*** Block opens ***

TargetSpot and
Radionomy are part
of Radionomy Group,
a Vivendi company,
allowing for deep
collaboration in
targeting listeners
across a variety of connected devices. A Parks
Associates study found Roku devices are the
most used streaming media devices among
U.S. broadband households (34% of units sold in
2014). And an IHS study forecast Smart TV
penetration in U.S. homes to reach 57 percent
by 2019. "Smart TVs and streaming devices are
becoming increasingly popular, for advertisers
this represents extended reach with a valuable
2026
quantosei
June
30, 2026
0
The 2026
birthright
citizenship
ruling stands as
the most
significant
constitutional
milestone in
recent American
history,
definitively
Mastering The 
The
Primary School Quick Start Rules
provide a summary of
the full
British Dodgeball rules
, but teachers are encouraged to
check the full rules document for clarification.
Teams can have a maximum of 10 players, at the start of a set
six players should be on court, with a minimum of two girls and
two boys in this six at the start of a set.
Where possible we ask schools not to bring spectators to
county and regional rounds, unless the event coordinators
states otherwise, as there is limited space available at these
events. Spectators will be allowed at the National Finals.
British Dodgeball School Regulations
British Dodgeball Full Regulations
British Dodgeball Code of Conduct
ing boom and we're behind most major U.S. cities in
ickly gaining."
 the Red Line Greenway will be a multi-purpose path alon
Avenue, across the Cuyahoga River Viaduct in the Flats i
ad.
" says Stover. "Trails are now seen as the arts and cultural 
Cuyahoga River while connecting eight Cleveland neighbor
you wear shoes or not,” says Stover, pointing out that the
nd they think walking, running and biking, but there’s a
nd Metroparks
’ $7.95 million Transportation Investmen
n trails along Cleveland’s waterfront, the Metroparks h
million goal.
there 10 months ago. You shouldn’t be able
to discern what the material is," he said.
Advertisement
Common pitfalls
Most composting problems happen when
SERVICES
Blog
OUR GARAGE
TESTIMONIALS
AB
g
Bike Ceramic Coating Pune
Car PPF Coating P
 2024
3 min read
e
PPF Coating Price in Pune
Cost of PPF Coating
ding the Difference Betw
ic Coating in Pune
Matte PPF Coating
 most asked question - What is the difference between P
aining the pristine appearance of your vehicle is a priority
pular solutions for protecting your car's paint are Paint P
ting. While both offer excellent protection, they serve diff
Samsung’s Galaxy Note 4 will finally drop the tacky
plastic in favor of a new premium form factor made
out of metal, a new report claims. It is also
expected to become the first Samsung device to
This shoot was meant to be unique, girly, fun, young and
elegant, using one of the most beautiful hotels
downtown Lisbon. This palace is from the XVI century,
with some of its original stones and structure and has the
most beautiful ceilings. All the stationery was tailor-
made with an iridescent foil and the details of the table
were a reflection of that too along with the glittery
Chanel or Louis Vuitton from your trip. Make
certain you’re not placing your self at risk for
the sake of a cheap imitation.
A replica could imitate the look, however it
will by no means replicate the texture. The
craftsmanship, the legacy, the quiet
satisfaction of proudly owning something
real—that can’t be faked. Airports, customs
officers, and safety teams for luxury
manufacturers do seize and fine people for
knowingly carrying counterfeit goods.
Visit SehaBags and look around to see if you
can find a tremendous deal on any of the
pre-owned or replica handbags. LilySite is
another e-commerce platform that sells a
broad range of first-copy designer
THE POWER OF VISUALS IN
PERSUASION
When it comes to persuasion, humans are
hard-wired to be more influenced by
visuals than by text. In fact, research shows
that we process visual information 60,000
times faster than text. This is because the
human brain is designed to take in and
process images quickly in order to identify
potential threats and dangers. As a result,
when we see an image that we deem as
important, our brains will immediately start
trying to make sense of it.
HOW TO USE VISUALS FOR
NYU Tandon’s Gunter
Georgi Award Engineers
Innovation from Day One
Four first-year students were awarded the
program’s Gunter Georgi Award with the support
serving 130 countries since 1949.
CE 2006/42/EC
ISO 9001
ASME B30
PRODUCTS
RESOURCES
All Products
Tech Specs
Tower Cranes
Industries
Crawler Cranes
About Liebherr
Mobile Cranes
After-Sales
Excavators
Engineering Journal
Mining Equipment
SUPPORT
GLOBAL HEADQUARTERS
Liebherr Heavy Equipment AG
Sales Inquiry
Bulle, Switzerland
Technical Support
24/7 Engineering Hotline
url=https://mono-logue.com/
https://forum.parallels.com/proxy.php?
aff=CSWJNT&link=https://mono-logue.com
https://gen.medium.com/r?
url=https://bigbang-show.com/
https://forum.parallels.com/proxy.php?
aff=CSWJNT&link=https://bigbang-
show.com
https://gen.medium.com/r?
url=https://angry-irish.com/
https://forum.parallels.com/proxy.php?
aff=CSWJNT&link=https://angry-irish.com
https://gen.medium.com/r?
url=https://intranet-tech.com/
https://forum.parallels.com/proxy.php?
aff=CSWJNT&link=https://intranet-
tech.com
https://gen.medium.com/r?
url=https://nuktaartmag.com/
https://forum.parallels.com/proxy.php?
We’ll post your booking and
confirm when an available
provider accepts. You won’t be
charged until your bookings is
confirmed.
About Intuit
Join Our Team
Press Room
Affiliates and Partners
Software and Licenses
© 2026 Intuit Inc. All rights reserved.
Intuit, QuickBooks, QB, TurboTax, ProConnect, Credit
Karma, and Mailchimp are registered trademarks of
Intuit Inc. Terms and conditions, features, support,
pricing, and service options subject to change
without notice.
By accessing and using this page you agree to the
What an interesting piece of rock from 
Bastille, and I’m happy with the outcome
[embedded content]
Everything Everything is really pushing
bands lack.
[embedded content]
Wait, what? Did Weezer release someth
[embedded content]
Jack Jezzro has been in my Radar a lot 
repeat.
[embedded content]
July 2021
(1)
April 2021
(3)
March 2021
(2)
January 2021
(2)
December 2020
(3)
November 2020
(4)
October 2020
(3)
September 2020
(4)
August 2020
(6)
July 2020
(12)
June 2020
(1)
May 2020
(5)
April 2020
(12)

*** Block closes ***

■ Work item: Return every line from the entries above that contains the word "says".

■ Exercise result:
" says Stover. "Trails are now seen as the arts and cultural 
you wear shoes or not,” says Stover, pointing out that the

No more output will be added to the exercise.